O sistema de saúde brasileiro conta atualmente com 32 Centros de Informação e Assistência Toxicológica (CIATox), especialmente distribuídos pelo Estado de São Paulo, onde a maior parte dos casos foi registrada, sendo nove centros na região. O tratamento padrão envolve a administração controlada de etanol farmacêutico por via intravenosa ou oral, sob supervisão médica rigorosa. O procedimento visa impedir que o metanol seja convertido em ácido fórmico, cuja toxicidade pode afetar o sistema nervoso central e os nervos ópticos, levando a cegueira, sequelas cerebrais ou até à morte.
A intoxicação se torna ainda mais perigosa porque, ao ser metabolizado pelo fígado, o metanol vira ácido fórmico, o verdadeiro agente nocivo ao corpo. Para evitar essa transformação, o paciente recebe doses constantes de etanol, além de passar por hemodiálise para eliminar o tóxico do sangue. Em casos mais avançados, o ácido fórmico pode causar graves danos neurológicos, cegueira ou morte.
Assim, a rapidez no início do tratamento é fundamental para evitar esses desfechos. Questiona-se por que o Brasil ainda não utiliza o antídoto mais eficaz para esse tipo de intoxicação: o fomepizol. Apesar de ser mais eficiente, essa medicação não provoca sintomas como a embriaguez durante o tratamento e sua produção é cara, dificultando sua aquisição por muitos países, incluindo o Brasil.
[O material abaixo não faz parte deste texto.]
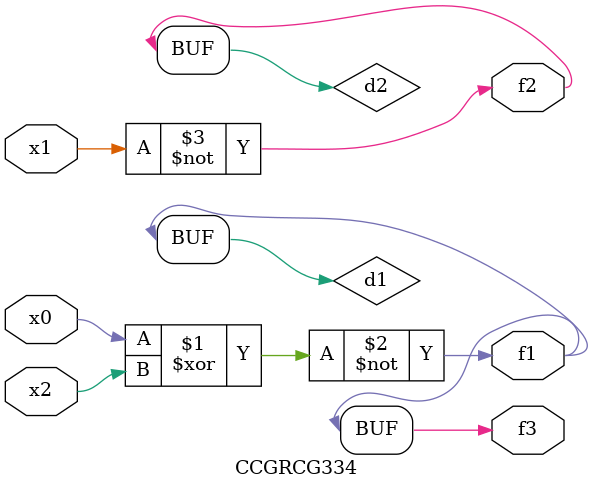
<source format=v>
module CCGRCG334(
	input x0, x1, x2,
	output f1, f2, f3
);

	wire d1, d2, d3;

	xnor (d1, x0, x2);
	nand (d2, x1);
	nor (d3, x1, x2);
	assign f1 = d1;
	assign f2 = d2;
	assign f3 = d1;
endmodule

</source>
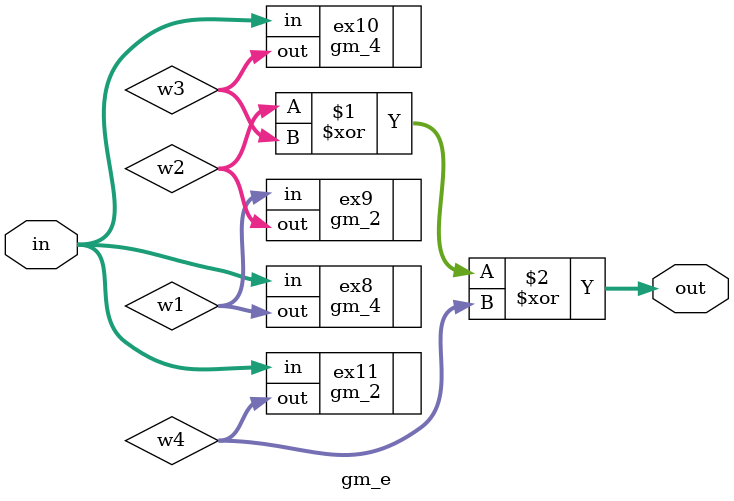
<source format=sv>
module gm_e (in, out);
	input [7:0] in;
	output [7:0] out;
	
	wire [7:0] w1, w2, w3, w4;
	
	gm_4 ex8 (
		.in (in),
		.out (w1)
	);
	
	gm_2 ex9 (
		.in (w1),
		.out (w2)
	);
	 
	gm_4 ex10 (
		.in (in),
		.out (w3)
	);
	
	gm_2 ex11 (
		.in (in),
		.out (w4)
	);
	
	assign out = w2 ^ w3 ^ w4;
	
endmodule

</source>
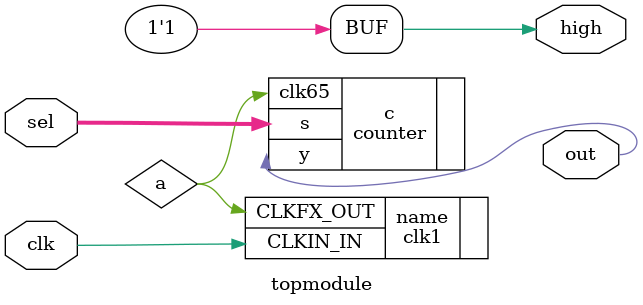
<source format=v>
`timescale 1ns / 1ps
module topmodule(clk,out,sel,high);
input clk;
input[2:0]sel;
output out,high;
assign high=1;
wire a;
clk1 name (.CLKIN_IN(clk), .CLKFX_OUT(a));
counter c (.y(out),.clk65(a),.s(sel));
endmodule

</source>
O custo de uma dose de fomepizol pode chegar a até 1 mil euros (aproximadamente R$ 6,3 mil). Mesmo após a expiração da patente mundial, a produção em larga escala ainda enfrenta obstáculos devido ao alto preço, dificultando sua disponibilização generalizada. Na última terça-feira (30/9), o ministro da Saúde, Alexandre Padilha, anunciou que o governo brasileiro estuda criar uma reserva estratégica de fomepizol, que ainda não possui registro oficial no país. A nota técnica divulgada na quarta-feira pelo ministério não faz menção ao uso do fomepizol, focando apenas no etanol como antídoto. A organização Médicos Sem Fronteiras (MSF) solicitou que o fomepizol fosse incluído na Lista de Medicamentos Essenciais da Organização Mundial da Saúde, facilitando sua importação por países sem registro, embora os custos elevados continuem sendo uma barreira significativa.
Estudos de 2017 indicaram que os custos hospitalares de pacientes tratados com fomepizol foram 3,3 vezes superiores aos de quem recebeu etanol em um surto de intoxicação na República Checa, entre 2012 e 2014. Além do tratamento, especialistas destacam a importância de informar a população sobre os riscos da intoxicação por metanol.
Como os sintomas podem parecer inespecíficos, muitas pessoas não identificam a gravidade da situação imediatamente, o que reforça a necessidade de conscientização. Outra estratégia é alertar a comunidade sobre casos semelhantes na região, incentivando a busca por atendimento imediato ao notar sintomas relacionados. Para ampliar essa conscientização, o Ministério da Saúde exige que profissionais de saúde notifiquem imediatamente qualquer suspeita de intoxicação por metanol.
A orientação é que todas as ocorrências suspeitas sejam comunicadas ao Centro de Informações em Vigilância Epidemiológica (CIEVS) do estado, que monitora os riscos de saúde pública. O ministro Alexandre Padilha reforçou que a notificação deve ocorrer mesmo na ausência do diagnóstico definitivo, buscando agilizar a resposta às emergências.